HARP: Is being from Massachusetts important to who you are?
Boston’s got this real strange hostility and narrow-mindedness to it. I mean, of course, it’s unsafe to generalize. But yeah, it’s not my favorite place in the world, Boston. It’s okay. Generally I like being out of the US these days. I feel strong negative vibes when I’m here, really. It’s just because of what’s going on in the world.
HARP: Probably one of my favorite song of yours is “If I Could Talk, I’d Tell You.” Did you really flush the Zoloft down the toilet?
Yeah, I did. I didn’t really like that stuff. I think in certain cases you need ’em, but I don’t think I qualify. I mean, I always know that I’m going to get back to normal if I’m in a depression. I don’t like to take antidepressants. I tried it for a little while, back in ’97 or something. Like, my friend Epic [Soundtracks] died and it just seemed like things were kind of going rough for me.

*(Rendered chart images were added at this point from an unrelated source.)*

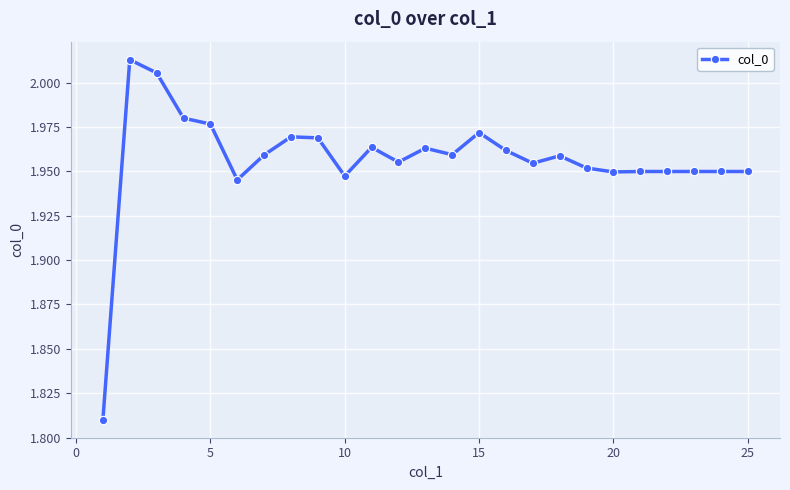

What is the sum of all values?

48.9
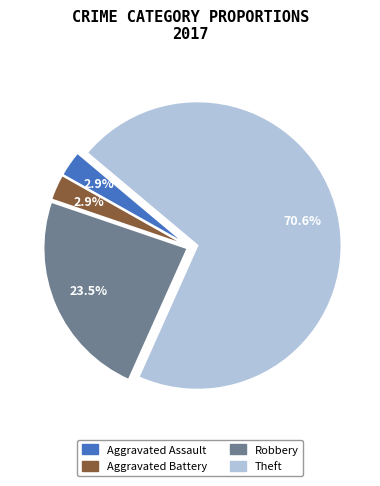

Does Aggravated Assault represent more than half of the total?

No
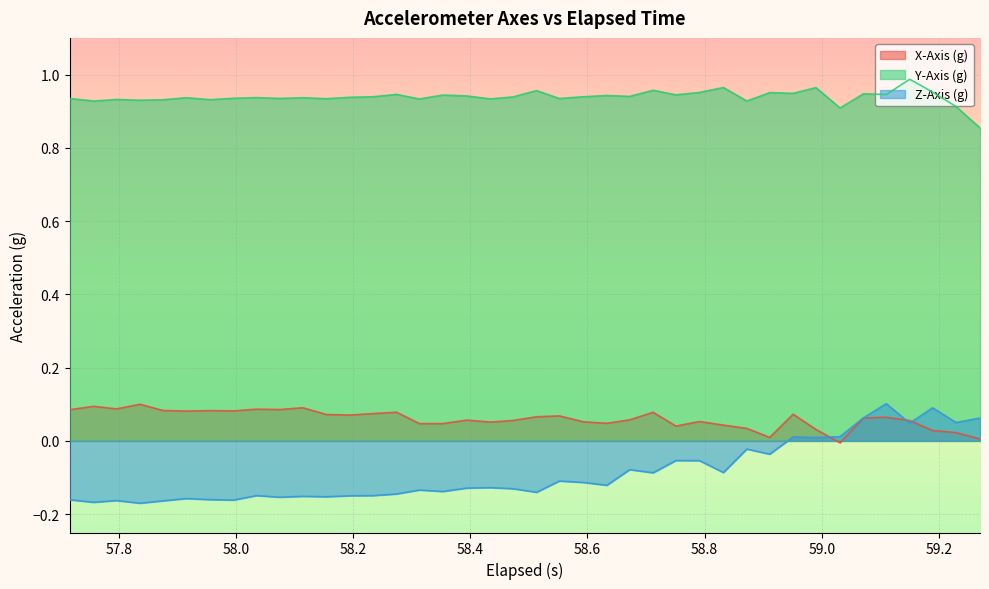

True or false: Z-Axis (g) and Y-Axis (g) intersect in this chart.

False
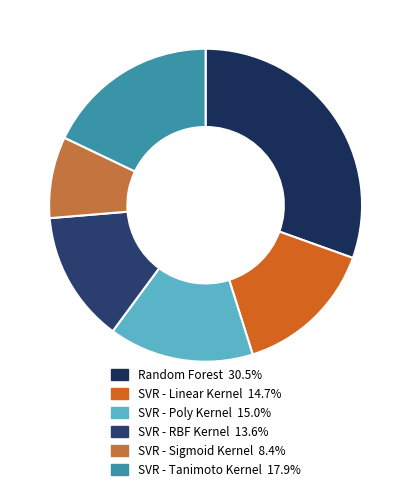

Rank the categories by value from lowest to highest.

SVR - Sigmoid Kernel, SVR - RBF Kernel, SVR - Linear Kernel, SVR - Poly Kernel, SVR - Tanimoto Kernel, Random Forest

The problem was that I was just drinking way too much, so I stopped drinking. That really helped a lot.
HARP: You'll be turning 40 soon. What does that mean to you?
I don’t really think about it much. I’m just looking forward to going out on tour, really. Didn't Coltrane die at 40? I think I'll do this all my life, so what does age matter? I mean, I’ve worked really hard at it and I’m very passionate about it.